Einrichtung für geflüchtete Männer mit besonderem Betreuungsbedarf: Die Rotte Breite in Nieste besteht seit 2016. 18 Männer leben hier derzeit. © Moritz Gorny

Die Niester Flüchtlingsunterkunft Rotte Breite sorgt für Gesprächsstoff im Ort. Kürzlich hat ein ehemaliger Bewohner einen Niester angegriffen. Das sagen die Verantwortlichen zu dem Fall.

Kreis Kassel/Nieste – Im Mai kommt es zu einem Vorfall, der das Gefühl mancher Niester bestätigt: Menschen, die in der Flüchtlingsunterkunft Rotte Breite leben, bringen Unruhe und auch eine gewisse Gefahr in die Gegend.

Der Leiter des Edeka-Marktes, Alexander Hartung, schildert den Sachverhalt so: Ein 34-jähriger Bewohner der Unterkunft randaliert erst im Markt und greift nach mehrmaliger Bitte des Personals, das Geschäft zu verlassen, den Marktleiter an. Hartung bekommt Schläge an den Kopf und muss daraufhin im Krankenhaus behandelt werden. Er erstattet Anzeige gegen den Geflüchteten aus Saudi-Arabien – wegen Hausfriedensbruchs, Sachbeschädigung und Körperverletzung. Das bestätigt auch Polizeisprecher Matthias Mänz.

„Das Ganze ist sehr bedauerlich“, sagt Jörg Roßberg bei einem Ortstermin, um den die HNA nach dem Vorfall gebeten hat. Er ist Leiter des Fachbereichs Soziale Dienste und Migration beim Landkreis, dem Träger der Einrichtung. Roßberg betont, dass es sich um einen Einzelfall handelt. Natürlich steche solch ein Ereignis heraus. Es rücke aber leider in den Hintergrund, dass bereits Dutzende Einrichtungsbewohner keine Auffälligkeiten gezeigt hätten und in Deutschland angekommen seien. „Viele stehen in Lohn und Brot“, sagt Roßberg.

Jürgen Becker
Jürgen Becker, Einrichtungsleiter © Moritz Gorny

Vizelandrätin Silke Engler (SPD) sagt beim Ortstermin: „Natürlich leben hier geflüchtete Männer, die eine besondere Persönlichkeitsstruktur haben und auffällig geworden sind.“ Laut Protex-Chef Ernesto Plantera sei das aber selten Gewalt. Pfeifen, klopfen, singen – oft handele es sich um Gewohnheiten, die in größeren Unterkünften die Ruhe störten und andere Bewohner nachts nicht schlafen ließen. Protex übernimmt laut Plantera nicht nur Sicherheitsaufgaben in der Niester Einrichtung (siehe Hintergrund).

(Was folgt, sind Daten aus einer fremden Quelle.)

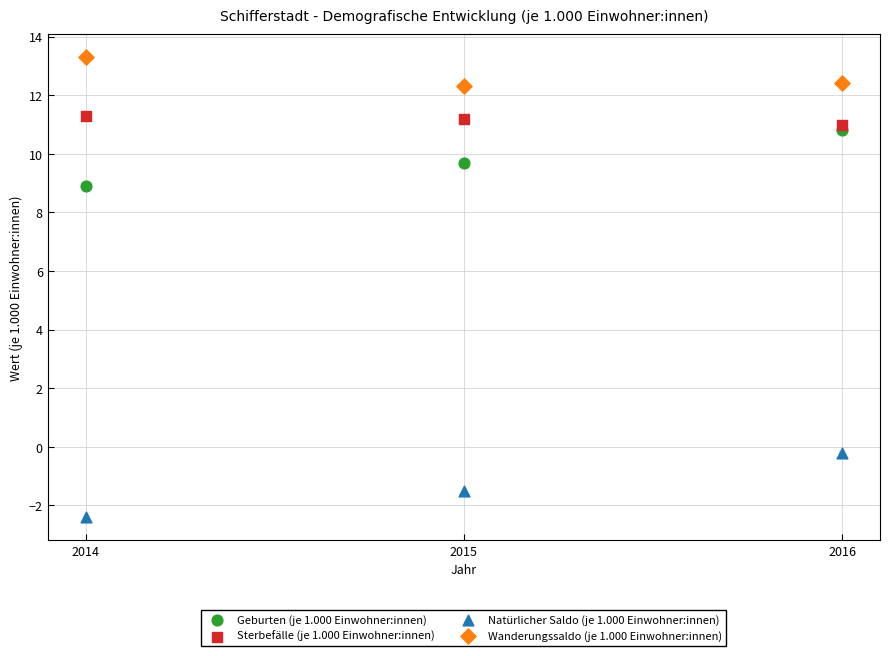

Across all series, what Y value is closest to 5?

8.9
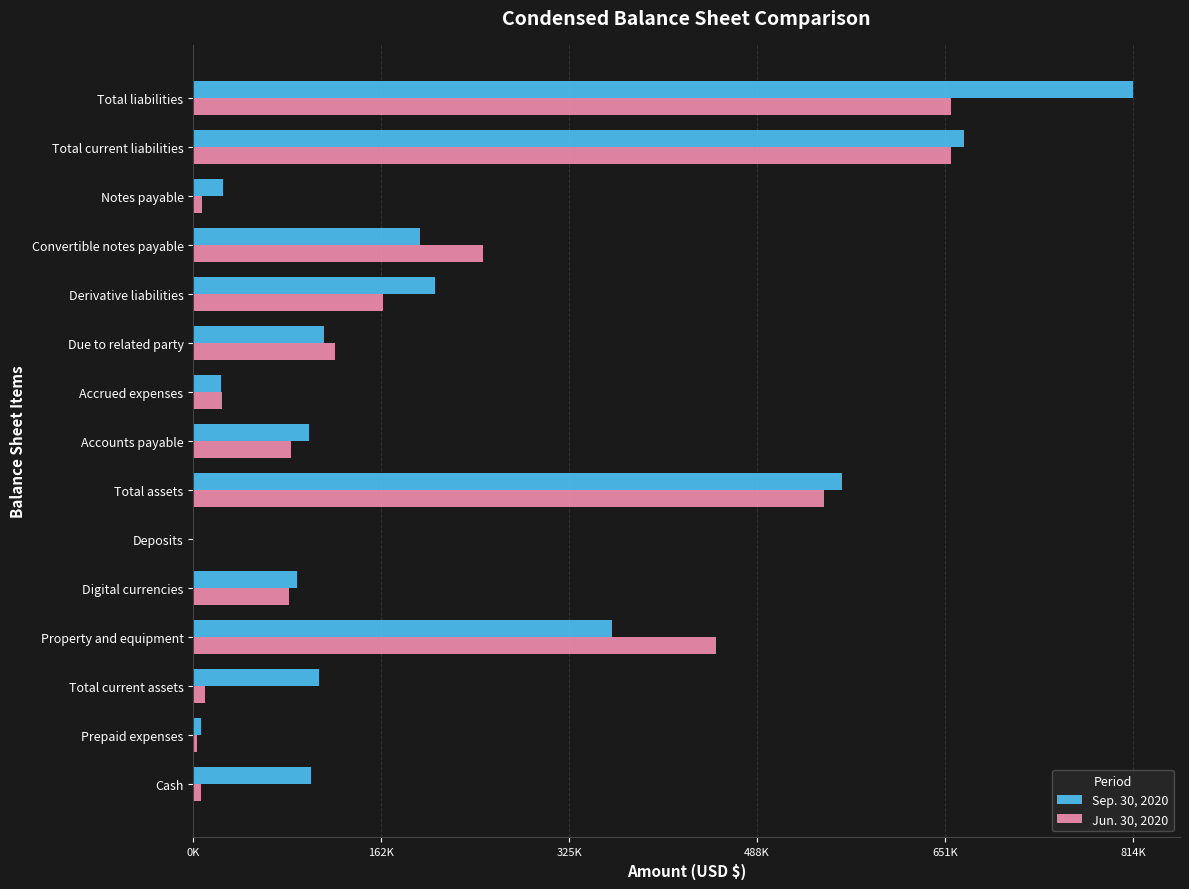

Which series has the largest total across all categories?

Sep. 30, 2020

Vor Ort erhielten die Männer eine besondere Betreuung. „Sie haben Fluchterfahrungen gemacht und stehen unter Druck“, erklärt Einrichtungsleiter Jürgen Becker. Alles sei anders: die Sprache, die Kultur, das Miteinander. Das stelle die Geflüchteten auf eine harte Probe. Angebote wie Sport, handwerkliches Arbeiten und Gespräche geben laut Becker Halt. Auch wenn coronabedingt manches habe ausfallen müssen, bestehe der größte Teil der Ankömmlinge die Probe, finde sich zurecht und schaffe den Schritt in ein eigenes Leben.

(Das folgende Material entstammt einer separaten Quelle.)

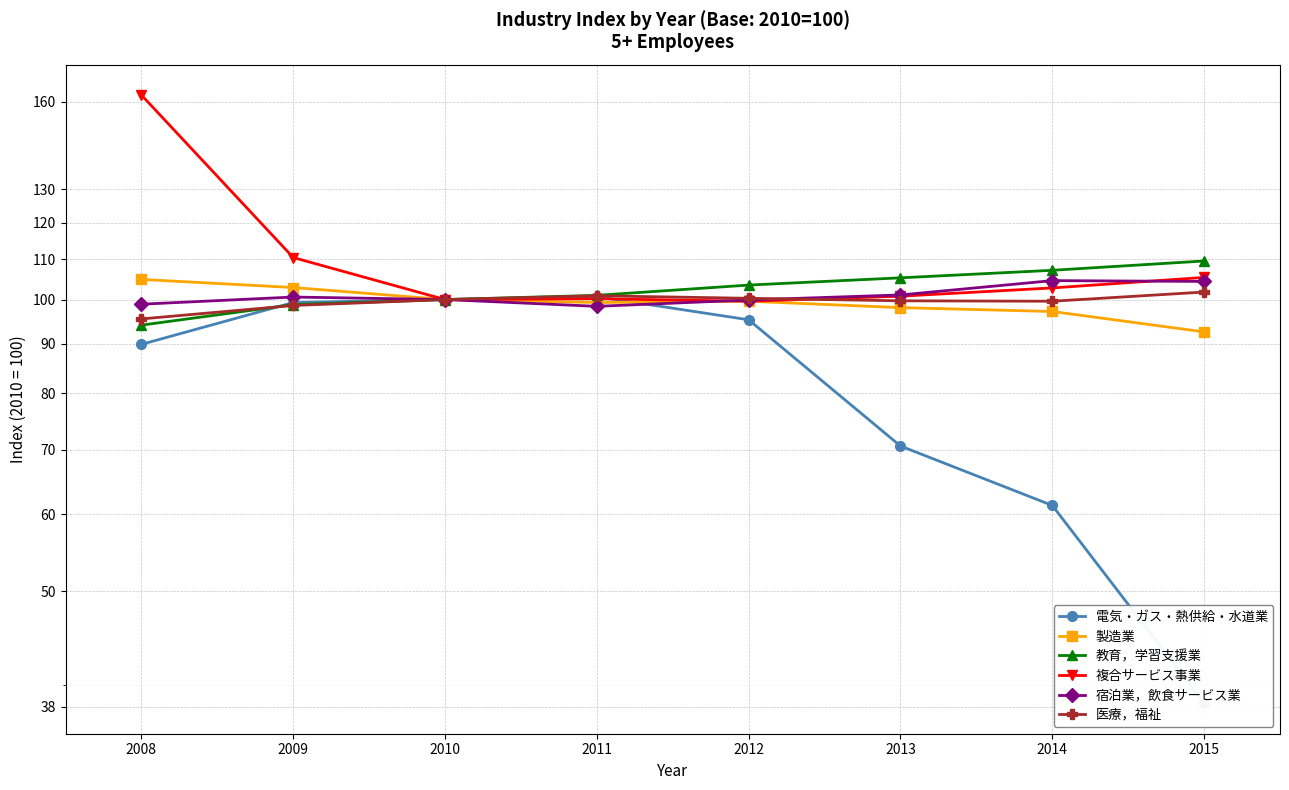

At which label does 医療，福祉 reach its minimum?

2008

Und wie sieht es mit psychologischer Betreuung für diejenigen aus, deren Probleme nicht allein durch Aktivitäten gelöst werden? Vizelandrätin Engler betont, dass sich solch ein Angebot teilweise umsetzen ließe – die Kapazitäten bei Psychologen seien jedoch begrenzt. Außerdem könne man niemanden dazu zwingen. Die Rotte Breite sei aber ohnehin kein Merxhausen für Geflüchtete. „Wir betreiben stattdessen Prävention.“ Laut Roßberg wäre psychologisches Fachpersonal dabei hilfreich, „aber es fehlen die Mittel“.

Im Fall des 34-Jährigen habe sich das Aggressionspotenzial nicht angekündigt. „Ich habe kurz zuvor mit ihm gesprochen, er verhielt sich normal“, sagt Einrichtungs-chef Becker. Der Geflüchtete habe den Wunsch geäußert, in seine Heimat zurückzukehren, weil er in Deutschland nicht klar komme. Zwei Stunden später sei es zu dem Vorfall im Edeka gekommen. Der 34-Jährige sei freiwillig nach Saudi-Arabien zurückgekehrt.

Polizeisprecher Matthias Mänz zufolge steche die Rotte Breite aus polizeilicher Sicht nicht heraus. „Es lässt sich sagen, dass die Polizei bezüglich der Einrichtung in Nieste derzeit keine Auffälligkeiten, insbesondere im Vergleich zu anderen Einrichtungen in der Region, feststellen kann“, erläutert der Sprecher.